Prompt:
Locate every line in the items below that contains the string "camera" and copy each such line. Treat the match as case-sensitive.

START Given records

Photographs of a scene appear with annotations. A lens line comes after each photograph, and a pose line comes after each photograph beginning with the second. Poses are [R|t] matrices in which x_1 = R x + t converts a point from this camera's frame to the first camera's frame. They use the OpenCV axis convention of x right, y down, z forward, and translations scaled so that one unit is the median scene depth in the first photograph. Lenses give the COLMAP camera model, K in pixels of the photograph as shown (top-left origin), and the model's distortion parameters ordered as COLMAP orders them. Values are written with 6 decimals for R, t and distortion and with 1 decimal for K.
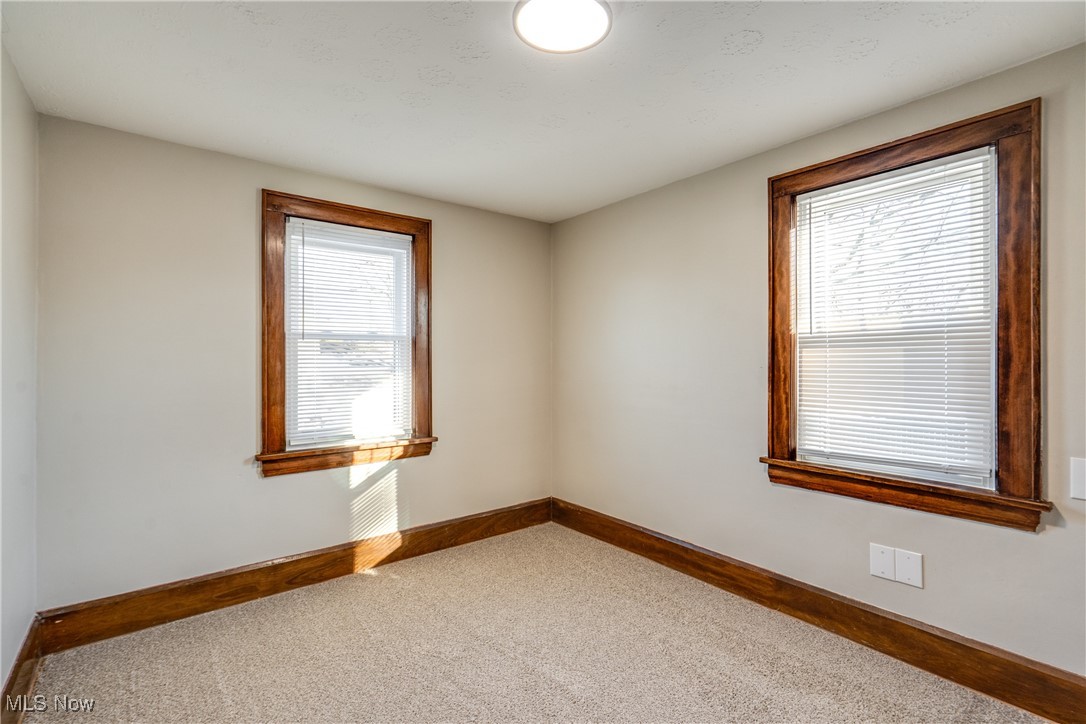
lens RADIAL K [[498.9, 0, 536.5], [0, 498.9, 364.8], [0, 0, 1]] dist [-0.001398, 0.000058]
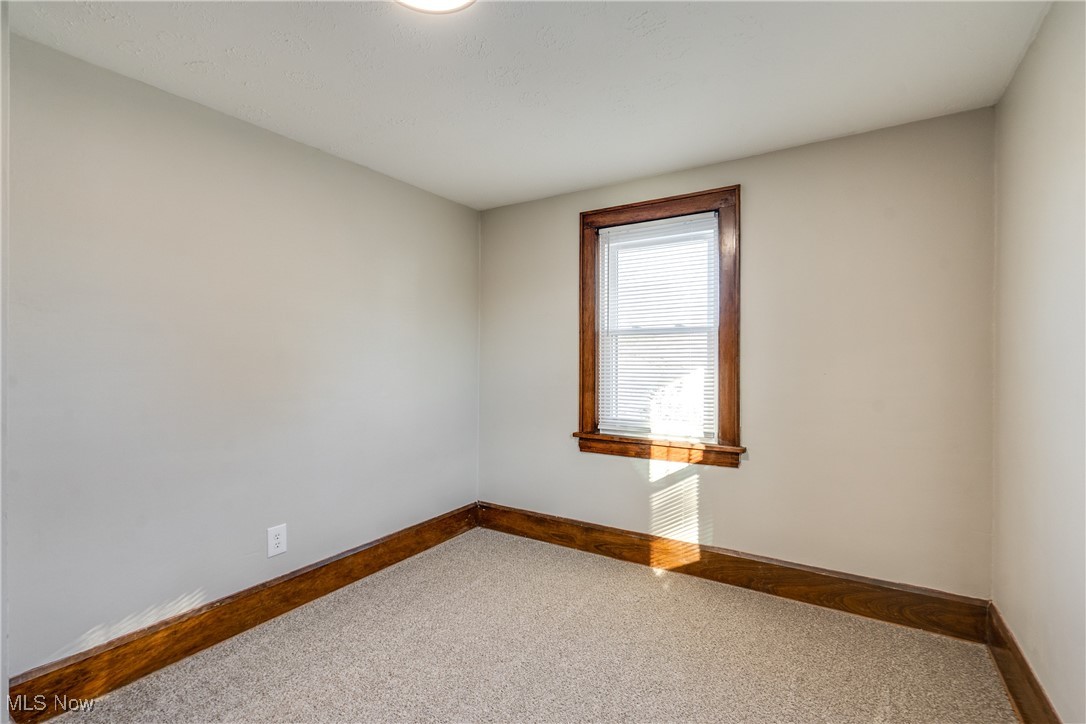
lens RADIAL K [[498.9, 0, 536.5], [0, 498.9, 364.8], [0, 0, 1]] dist [-0.001398, 0.000058]
pose [[0.324768, 0.011753, -0.945721, 0.504317], [-0.010867, 0.999903, 0.008695, 0.005872], [0.945731, 0.007453, 0.324864, 0.454154]]
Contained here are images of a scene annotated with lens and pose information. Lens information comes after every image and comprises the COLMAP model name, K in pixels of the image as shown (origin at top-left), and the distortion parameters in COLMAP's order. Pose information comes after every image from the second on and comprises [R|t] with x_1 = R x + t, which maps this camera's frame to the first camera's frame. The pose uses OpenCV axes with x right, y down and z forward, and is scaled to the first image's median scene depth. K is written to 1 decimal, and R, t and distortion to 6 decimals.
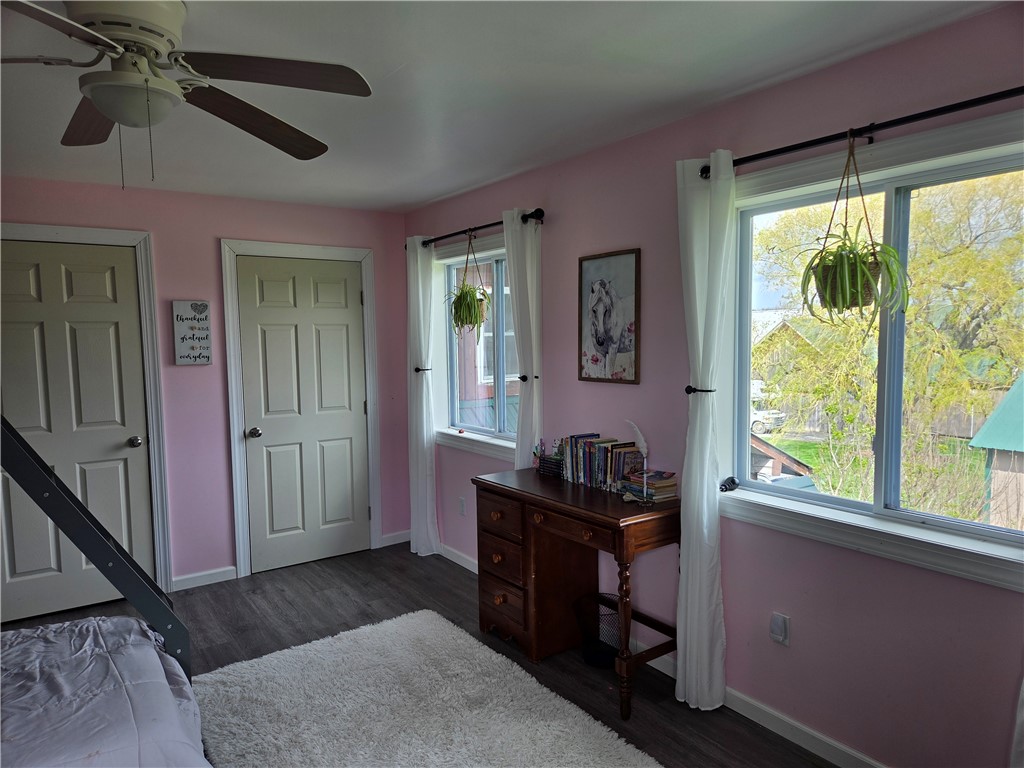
lens RADIAL K [[685.3, 0, 510.2], [0, 685.3, 380.5], [0, 0, 1]] dist [0.055312, -0.040821]
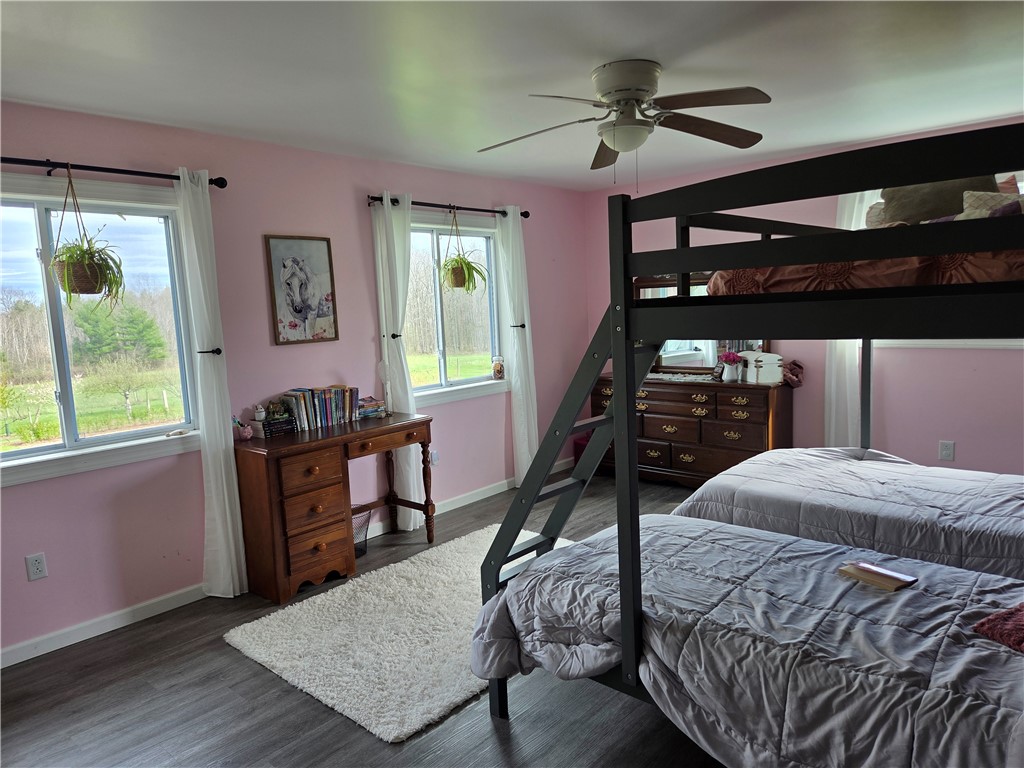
lens RADIAL K [[685.3, 0, 511.3], [0, 685.3, 387.6], [0, 0, 1]] dist [0.055312, -0.040821]
pose [[-0.242989, -0.087377, 0.966086, -1.141059], [0.119826, 0.985603, 0.119281, -0.021520], [-0.962600, 0.144746, -0.229020, 0.944536]]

END Given records

Exercise solution:
Photographs of a scene appear with annotations. A lens line comes after each photograph, and a pose line comes after each photograph beginning with the second. Poses are [R|t] matrices in which x_1 = R x + t converts a point from this camera's frame to the first camera's frame. They use the OpenCV axis convention of x right, y down, z forward, and translations scaled so that one unit is the median scene depth in the first photograph. Lenses give the COLMAP camera model, K in pixels of the photograph as shown (top-left origin), and the model's distortion parameters ordered as COLMAP orders them. Values are written with 6 decimals for R, t and distortion and with 1 decimal for K.
Contained here are images of a scene annotated with lens and pose information. Lens information comes after every image and comprises the COLMAP model name, K in pixels of the image as shown (origin at top-left), and the distortion parameters in COLMAP's order. Pose information comes after every image from the second on and comprises [R|t] with x_1 = R x + t, which maps this camera's frame to the first camera's frame. The pose uses OpenCV axes with x right, y down and z forward, and is scaled to the first image's median scene depth. K is written to 1 decimal, and R, t and distortion to 6 decimals.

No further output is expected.